The caveats gum up the works a bit, but they are essential. For instance, it’s important to include “confirmed,” because there is an unconfirmed contender for the lightweight-earthlike-exoplanet crown: MOA-2007-BLG-192-L b.
This little guy might be a mere 1.4 Earth masses, but that depends on certain assumptions being correct — like estimates of how big the planet’s parent star is. The mass of the star could affect the calculated mass of MOA-2007-BLG-192-L b.
And it’s also important to say “normal star” because smaller and lighter planets exist around decidedly abnormal stars called pulsars. A pulsar is the superdense core of an aged star that spins rapidly, causing energy radiating from hotspots on the star to appear to pulsate as seen from a distance, as if you were watching a faraway lighthouse. One known pulsar, called PSR B1620-26, hosts a planet significantly LESS massive than Earth.
The downside for science writers is that when reporting biggest/smallest/fastest scientific discoveries, those caveats sure get in the way of a snappy headline. But in science, the caveats are everything. Scientists are obsessively precise about their claims. They have to be. It’s what we pay them to do – to be careful.

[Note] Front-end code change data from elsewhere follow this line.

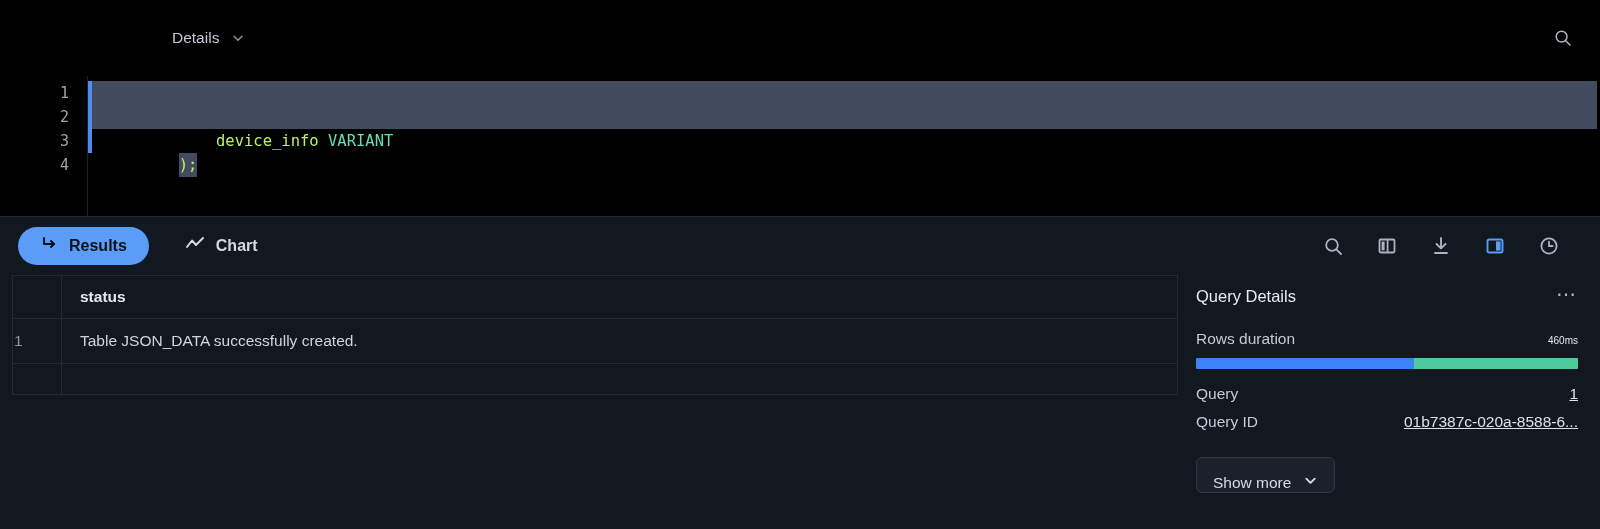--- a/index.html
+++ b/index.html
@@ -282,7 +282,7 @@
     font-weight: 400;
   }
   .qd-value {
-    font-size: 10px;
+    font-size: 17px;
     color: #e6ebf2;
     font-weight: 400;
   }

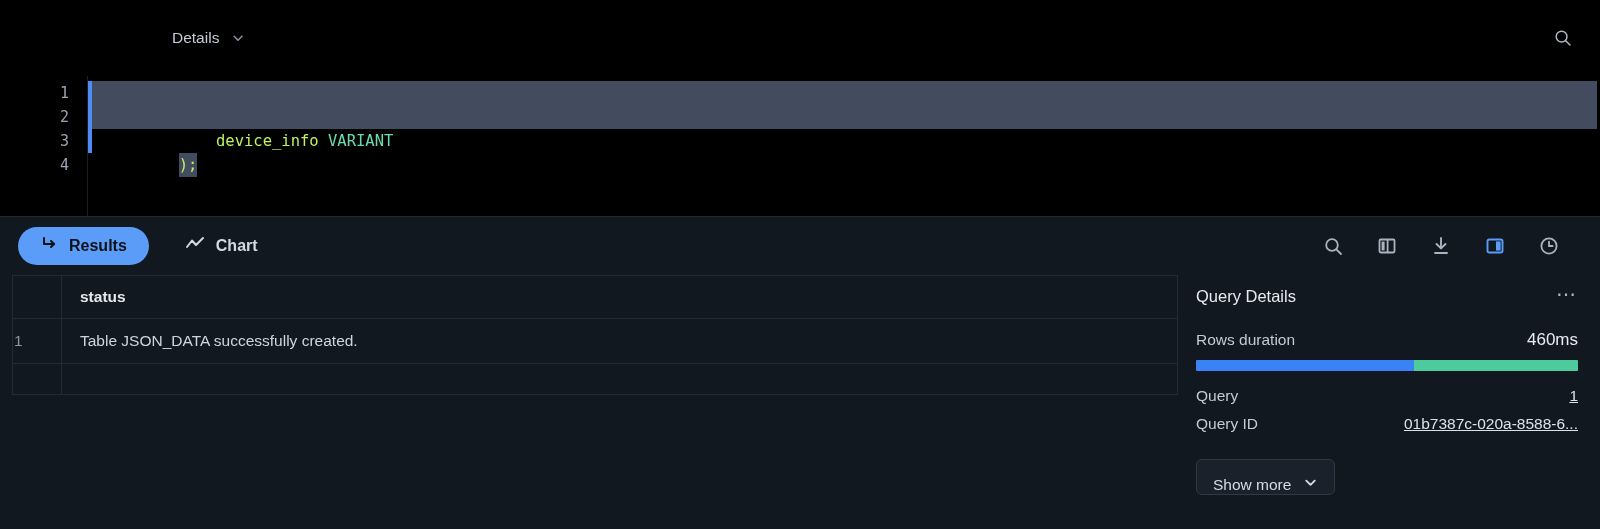--- a/index.html
+++ b/index.html
@@ -305,7 +305,7 @@
   .showmore {
     margin-top: 16px;
     display: inline-flex;
-    align-items: flex-end;
+    align-items: flex-start;
     gap: 12px;
     height: 34px;
     padding: 0 16px;

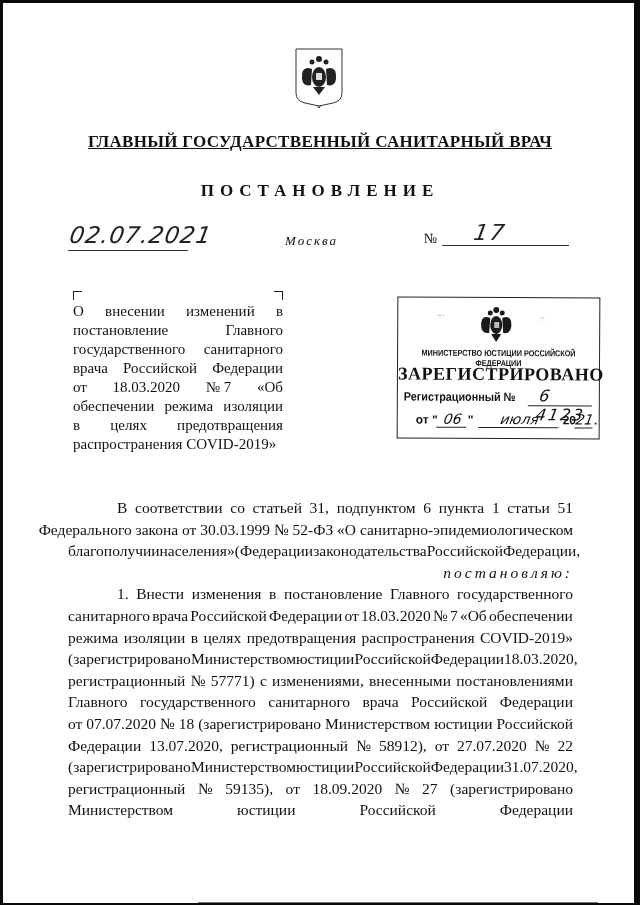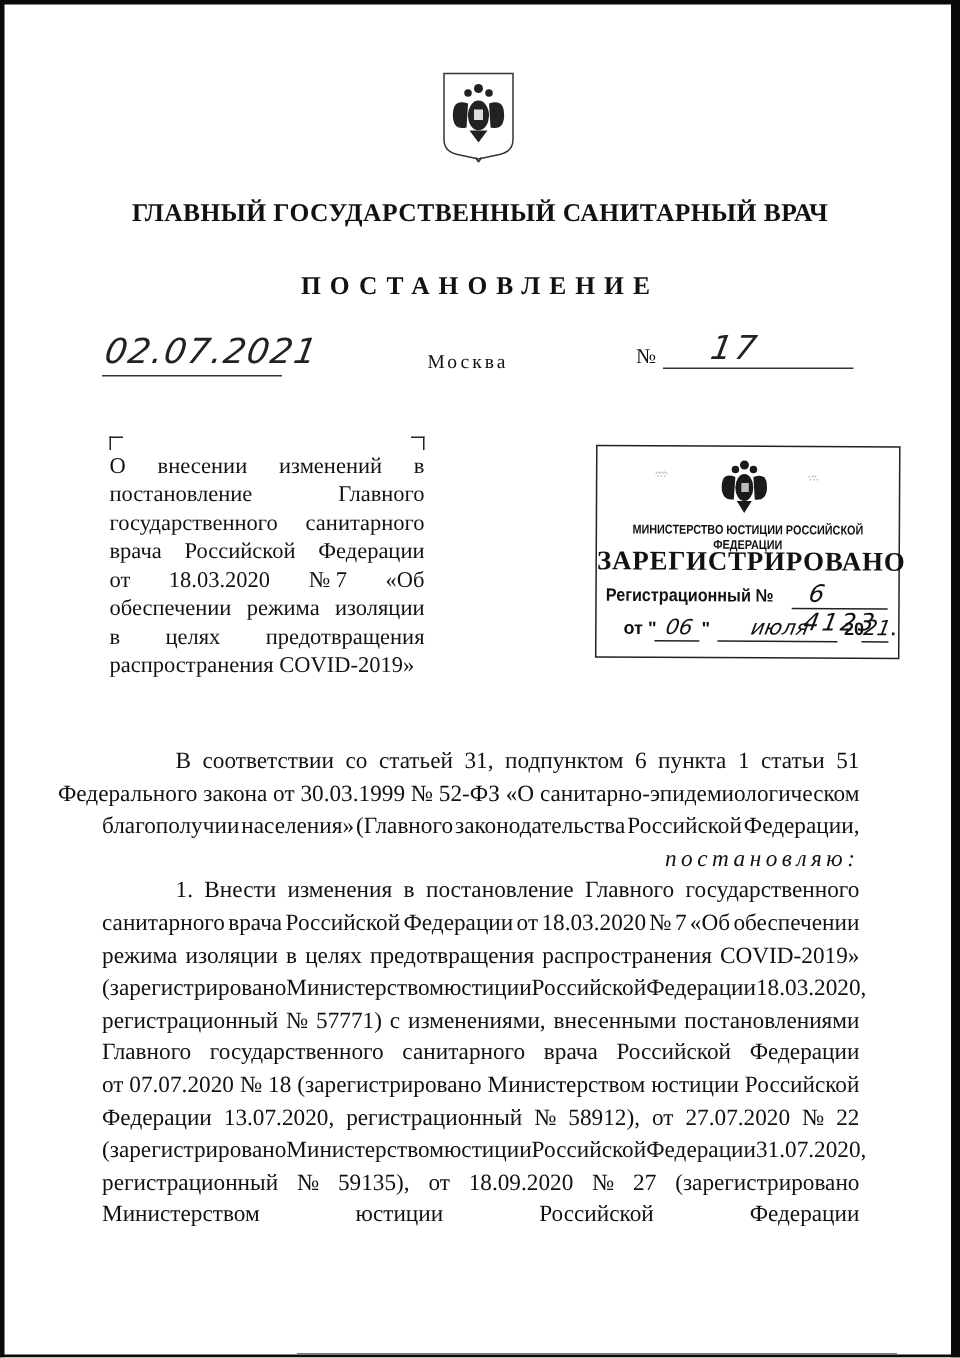--- a/index.html
+++ b/index.html
@@ -22,6 +22,7 @@
       position: absolute; left: 0; width: 640px; top: 132px;
       text-align: center; font-weight: bold; font-size: 17px; line-height: 20px;
       letter-spacing: 0.3px;
+      text-decoration: underline;
     }
     .doctype {
       position: absolute; left: 0; width: 640px; top: 181px;

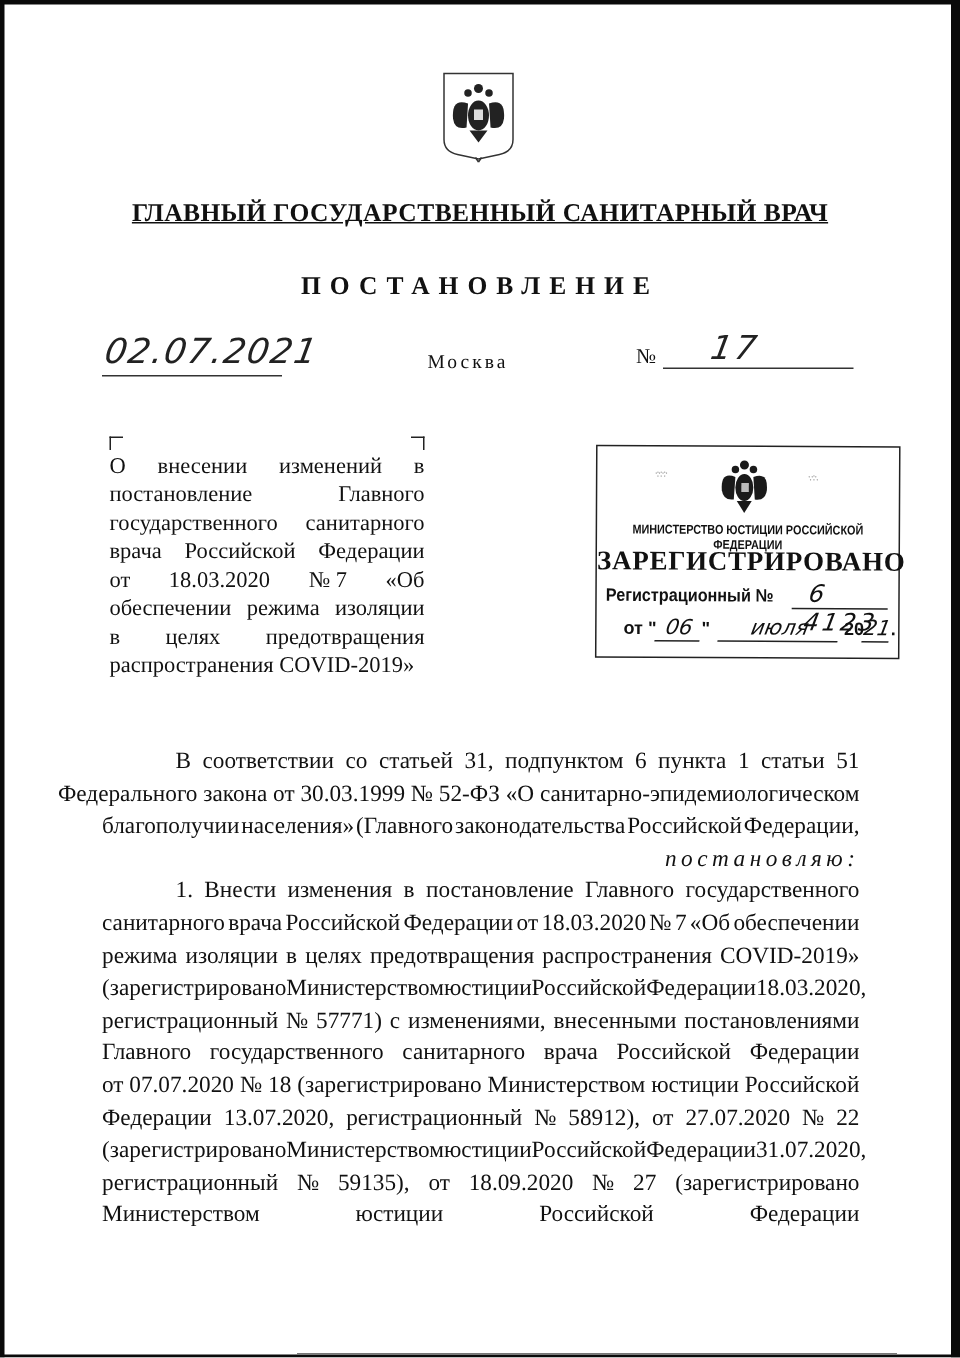--- a/index.html
+++ b/index.html
@@ -36,7 +36,7 @@
       transform: skewX(-10deg);
     }
     .date-line { position: absolute; left: 68px; top: 250px; width: 120px; height: 1px; background: #333; }
-    .city { position: absolute; left: 285px; top: 233px; font-size: 13px; letter-spacing: 2px; }
+    .city { position: absolute; left: 285px; top: 233px; font-size: 13px; letter-spacing: 2px; font-style: italic; }
     .num-label { position: absolute; left: 424px; top: 231px; font-size: 14px; }
     .num-line { position: absolute; left: 442px; top: 245px; width: 127px; height: 1px; background: #333; }
     .num-value {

We struggle every day with how to handle those caveats. We want to describe discoveries in the most simple, direct, and clear way possible. But to be accurate, we have to find ways to sneak in the important caveats without tripping up the reader. It’s hard to do, but never impossible.
My first editor — um, let me qualify that: my first editor at a paying professional science-writing job — assured me that the English language is powerful and flexible enough to solve any problem. You just have to work hard to find that perfect turn of phase, that vivid verb, or that ideal sentence structure that does the job.
But I wonder if she ever had to write about low-mass exoplanets.